Mantan Direktur Umum PT Pertamina (Persero) periode 2012-2014, Luhur Budi Djatmiko, didakwa merugikan negara Rp 348 miliar dalam kasus dugaan korupsi terkait pembelian lahan di Jakarta Selatan. Jaksa menguraikan kerugian negara dalam kasus ini lewat dakwaanya.
"Memperkaya diri sendiri atau orang lain atau suatu korporasi yaitu korporasi PT Bakrie Swastika Utama dan PT Superwish Perkasa sebesar Rp 348.691.016.976 yang merugikan keuangan negara atau perekonomian negara sebesar Rp 348.691.016.976," ujar jaksa saat membacakan dakwaan di Pengadilan Tipikor Jakarta, Kamis (16/10/2025).
Jaksa mengatakan kasus ini bermula saat Luhur mengajukan alokasi anggaran pengadaan lahan pembangunan gedung dalam revisi Rencana Kerja dan Anggaran Perusahaan (RKAP) tahun anggaran 2013 pada November 2012. Jaksa menyebut pengajuan dilakukan tanpa kajian investasi.
"Terdakwa Luhur Budi Djatmiko bersama-sama Gathot Harsono dan Hermawan menentukan sendiri lokasi Rasuna Epicentrum sebagai lokasi pembangunan kantor baru PT Pertamina tanpa kajian," ujar jaksa.
Jaksa mengatakan Luhur bersama Gathot dan Hermawan mengarahkan PT Prodeva Dubels Synergy (PT PDS) melalui Firman Sagaf dan Nasirudin Mahmud untuk melakukan pengkajian lokasi lahan Rasuna Epicentrum secara proforma alias sekadar basa-basi. Pengkajian dilakukan dengan bobot penilaian yang tidak sesuai kondisi nyata dan dibuat backdate.

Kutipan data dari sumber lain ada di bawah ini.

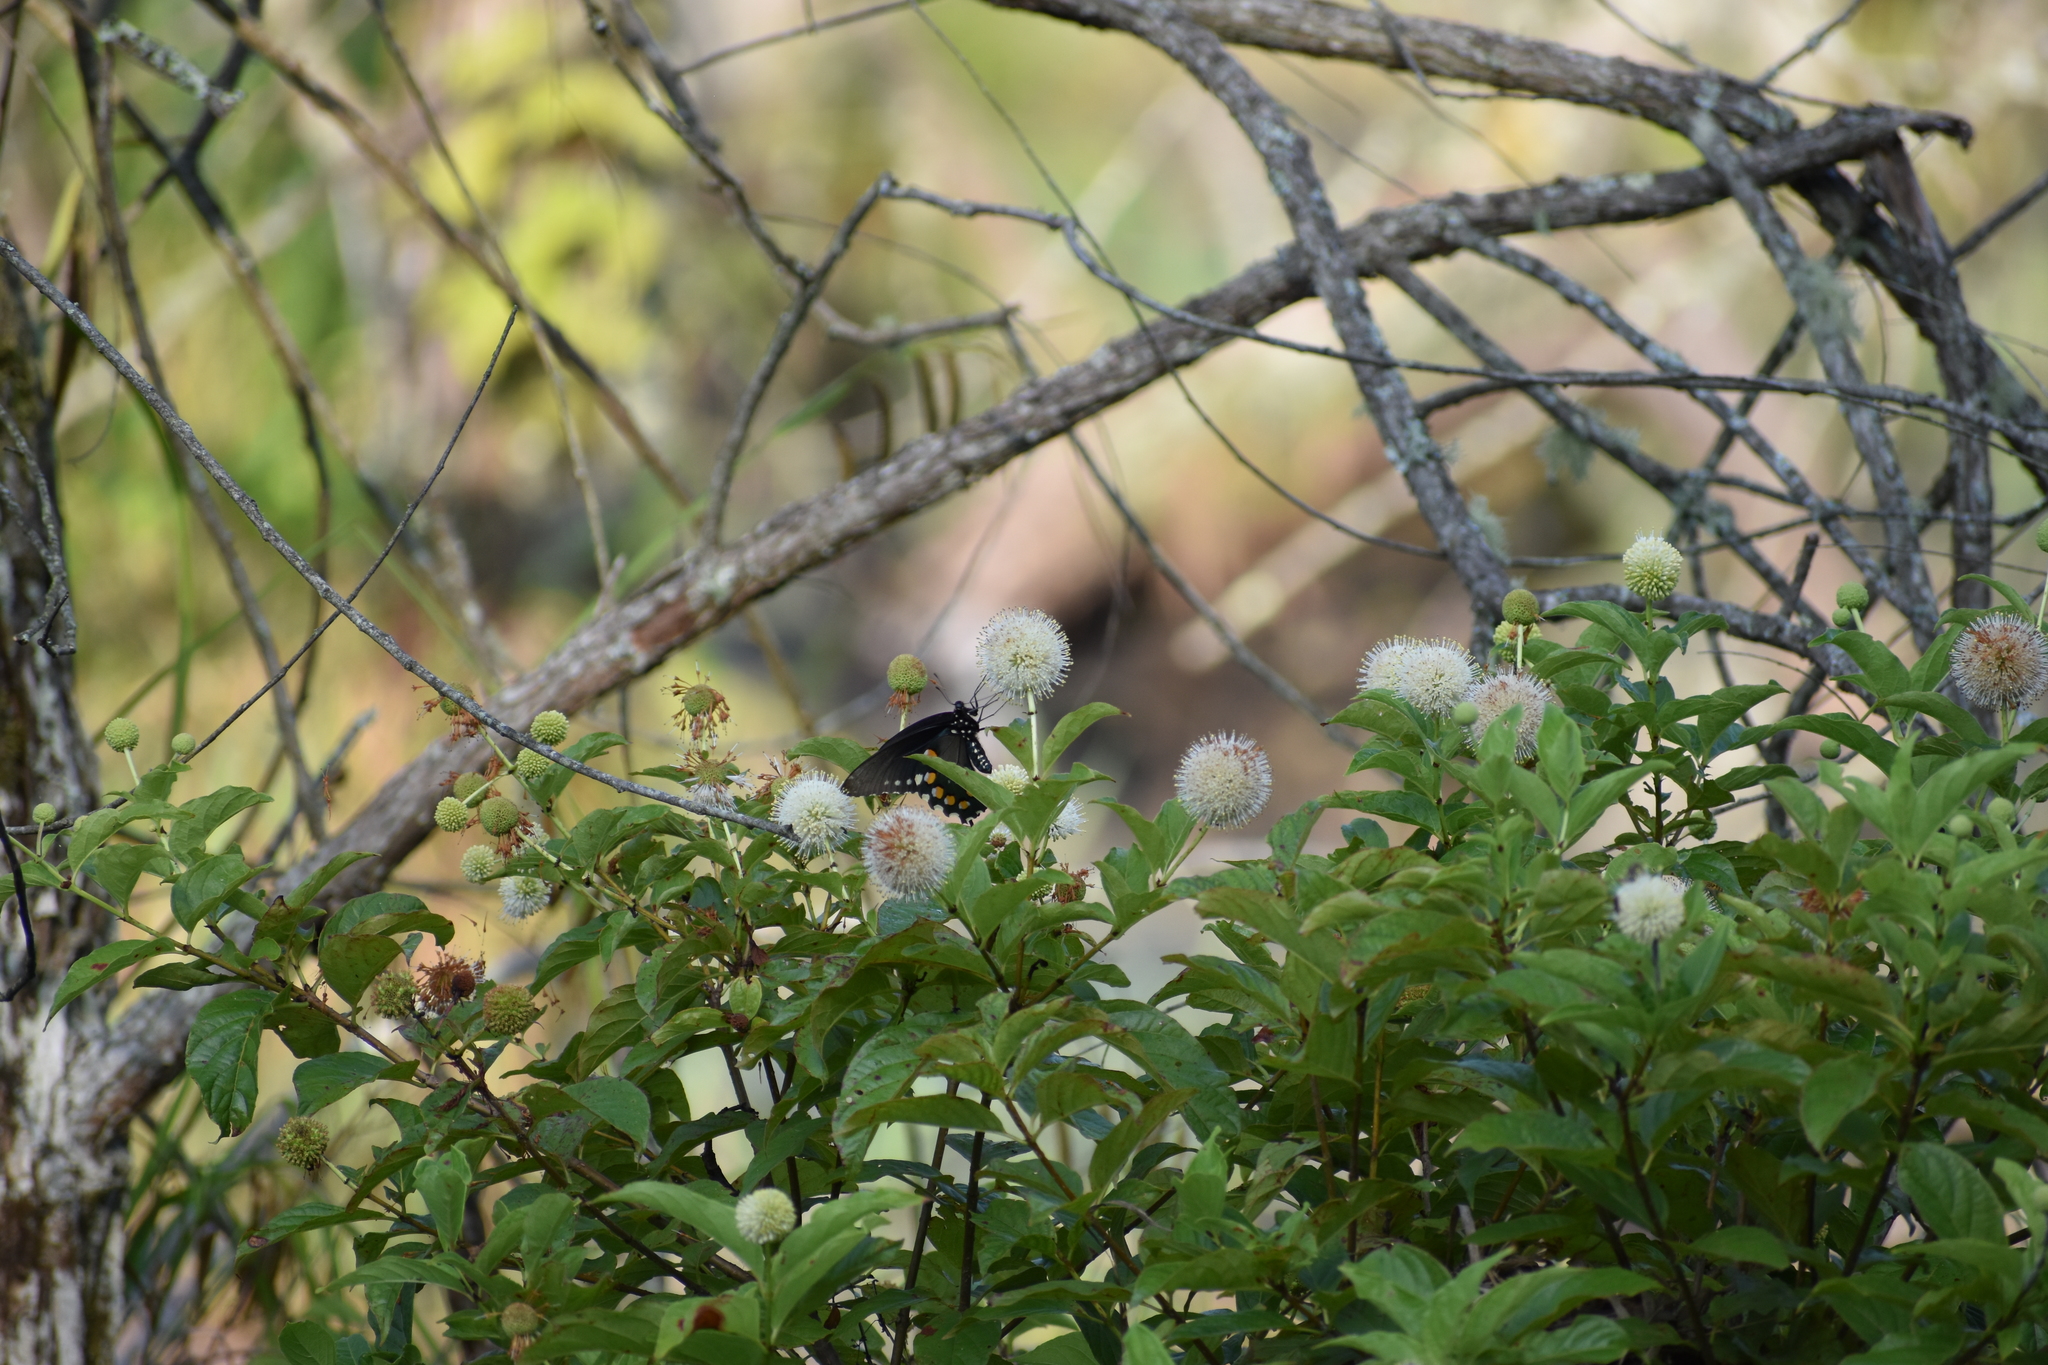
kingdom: Animalia
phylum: Arthropoda
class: Insecta
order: Lepidoptera
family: Papilionidae
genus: Battus
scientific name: Battus philenor
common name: Pipevine swallowtail
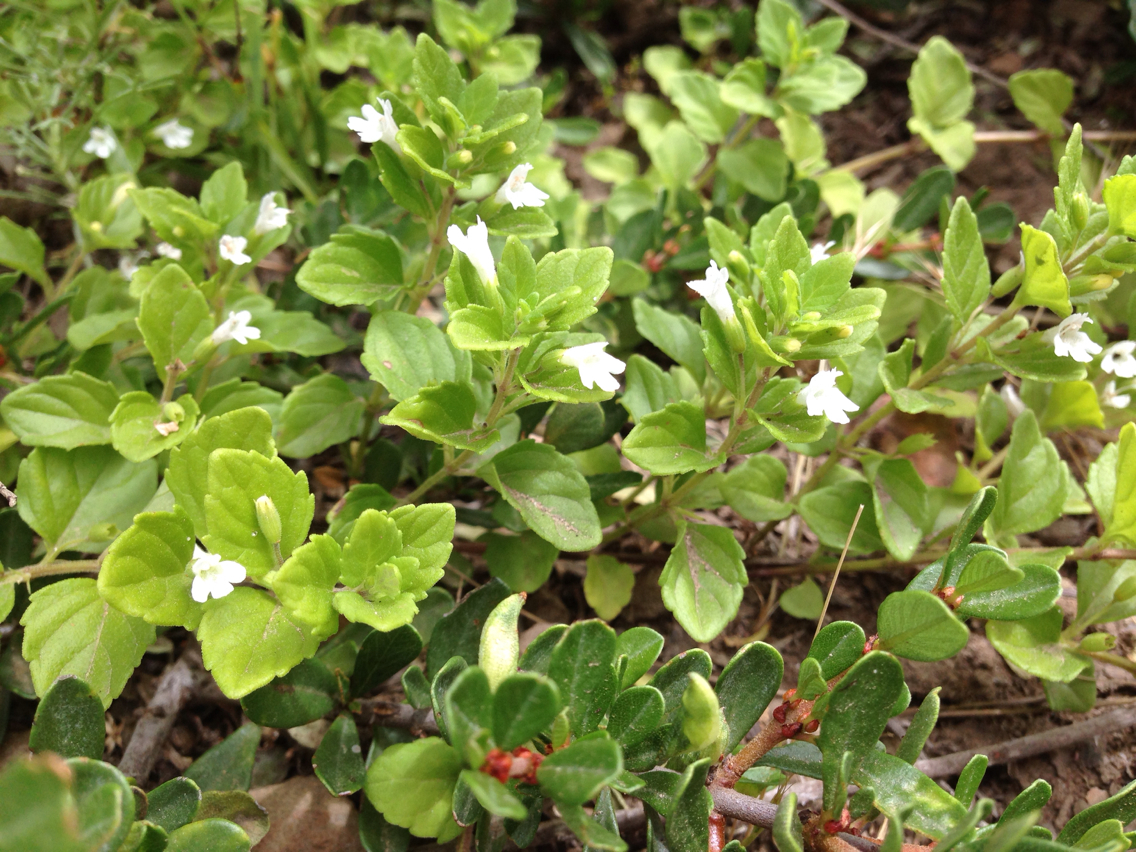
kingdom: Plantae
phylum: Tracheophyta
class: Magnoliopsida
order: Lamiales
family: Lamiaceae
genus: Micromeria
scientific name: Micromeria douglasii
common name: Yerba buena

"Dengan memberikan bobot penilaian tidak sesuai dengan kondisi yang sebenarnya serta mengarahkan agar laporan akhir (final report) yang disusun Agus Mulyana tanggal 15 Juli 2013 dibuat backdate menjadi tanggal 29 November 2012 agar seolah-olah pembelian lahan di Rasuna Epicentrum pada tanggal 12 Februari didasarkan pada laporan penilaian PT PDS," ujarnya.